(Stored data)
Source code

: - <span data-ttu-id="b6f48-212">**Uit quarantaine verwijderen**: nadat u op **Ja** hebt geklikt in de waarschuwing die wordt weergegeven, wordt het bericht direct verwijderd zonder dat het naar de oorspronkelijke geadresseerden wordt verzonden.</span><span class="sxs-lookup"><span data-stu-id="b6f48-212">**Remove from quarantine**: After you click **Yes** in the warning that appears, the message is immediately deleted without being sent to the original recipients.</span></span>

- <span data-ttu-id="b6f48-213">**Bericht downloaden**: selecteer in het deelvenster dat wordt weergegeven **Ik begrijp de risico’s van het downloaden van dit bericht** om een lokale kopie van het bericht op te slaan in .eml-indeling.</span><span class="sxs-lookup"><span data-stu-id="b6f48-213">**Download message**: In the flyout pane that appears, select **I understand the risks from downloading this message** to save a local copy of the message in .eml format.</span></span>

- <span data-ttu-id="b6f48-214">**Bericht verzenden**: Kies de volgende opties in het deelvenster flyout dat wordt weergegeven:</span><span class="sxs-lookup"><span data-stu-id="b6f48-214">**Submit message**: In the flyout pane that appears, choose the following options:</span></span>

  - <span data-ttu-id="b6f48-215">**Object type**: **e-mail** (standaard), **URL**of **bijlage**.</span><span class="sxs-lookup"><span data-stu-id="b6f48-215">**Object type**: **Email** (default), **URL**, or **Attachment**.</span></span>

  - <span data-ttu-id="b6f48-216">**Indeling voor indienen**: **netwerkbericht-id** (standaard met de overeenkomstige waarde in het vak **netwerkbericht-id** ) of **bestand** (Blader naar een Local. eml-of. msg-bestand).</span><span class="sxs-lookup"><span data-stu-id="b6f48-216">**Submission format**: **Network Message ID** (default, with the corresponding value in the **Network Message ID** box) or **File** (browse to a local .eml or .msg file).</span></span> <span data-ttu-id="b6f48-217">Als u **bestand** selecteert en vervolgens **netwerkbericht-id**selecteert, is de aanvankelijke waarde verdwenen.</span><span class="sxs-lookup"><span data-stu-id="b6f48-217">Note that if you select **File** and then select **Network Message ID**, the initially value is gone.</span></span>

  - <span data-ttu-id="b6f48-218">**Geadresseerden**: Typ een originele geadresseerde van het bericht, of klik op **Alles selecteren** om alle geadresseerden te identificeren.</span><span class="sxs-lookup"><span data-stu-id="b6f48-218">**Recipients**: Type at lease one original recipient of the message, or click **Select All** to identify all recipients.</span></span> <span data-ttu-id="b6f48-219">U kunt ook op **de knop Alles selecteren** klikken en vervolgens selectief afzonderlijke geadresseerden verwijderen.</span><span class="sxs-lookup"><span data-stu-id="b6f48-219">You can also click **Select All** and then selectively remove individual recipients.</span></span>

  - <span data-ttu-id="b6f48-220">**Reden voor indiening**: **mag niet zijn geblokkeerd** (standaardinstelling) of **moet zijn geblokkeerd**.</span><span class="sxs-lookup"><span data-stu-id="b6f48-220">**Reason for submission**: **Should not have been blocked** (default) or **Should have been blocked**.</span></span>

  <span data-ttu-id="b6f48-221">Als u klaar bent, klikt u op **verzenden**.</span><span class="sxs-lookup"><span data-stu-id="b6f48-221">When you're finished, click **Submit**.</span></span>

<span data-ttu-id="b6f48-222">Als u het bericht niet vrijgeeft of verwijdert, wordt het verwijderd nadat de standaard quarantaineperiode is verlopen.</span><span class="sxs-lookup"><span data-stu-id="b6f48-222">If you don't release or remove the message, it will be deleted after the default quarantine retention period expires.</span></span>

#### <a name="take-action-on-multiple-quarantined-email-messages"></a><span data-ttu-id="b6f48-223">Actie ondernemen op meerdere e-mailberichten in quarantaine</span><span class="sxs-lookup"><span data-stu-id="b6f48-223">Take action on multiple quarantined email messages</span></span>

▸ **Your instructions**
Begin at the first line of the records above and quote every line verbatim through the one that contains "(default), **URL**, or **Attachment**.</span></span>".

▸ **Solved problem**
Source code

: - <span data-ttu-id="b6f48-212">**Uit quarantaine verwijderen**: nadat u op **Ja** hebt geklikt in de waarschuwing die wordt weergegeven, wordt het bericht direct verwijderd zonder dat het naar de oorspronkelijke geadresseerden wordt verzonden.</span><span class="sxs-lookup"><span data-stu-id="b6f48-212">**Remove from quarantine**: After you click **Yes** in the warning that appears, the message is immediately deleted without being sent to the original recipients.</span></span>

- <span data-ttu-id="b6f48-213">**Bericht downloaden**: selecteer in het deelvenster dat wordt weergegeven **Ik begrijp de risico’s van het downloaden van dit bericht** om een lokale kopie van het bericht op te slaan in .eml-indeling.</span><span class="sxs-lookup"><span data-stu-id="b6f48-213">**Download message**: In the flyout pane that appears, select **I understand the risks from downloading this message** to save a local copy of the message in .eml format.</span></span>

- <span data-ttu-id="b6f48-214">**Bericht verzenden**: Kies de volgende opties in het deelvenster flyout dat wordt weergegeven:</span><span class="sxs-lookup"><span data-stu-id="b6f48-214">**Submit message**: In the flyout pane that appears, choose the following options:</span></span>

  - <span data-ttu-id="b6f48-215">**Object type**: **e-mail** (standaard), **URL**of **bijlage**.</span><span class="sxs-lookup"><span data-stu-id="b6f48-215">**Object type**: **Email** (default), **URL**, or **Attachment**.</span></span>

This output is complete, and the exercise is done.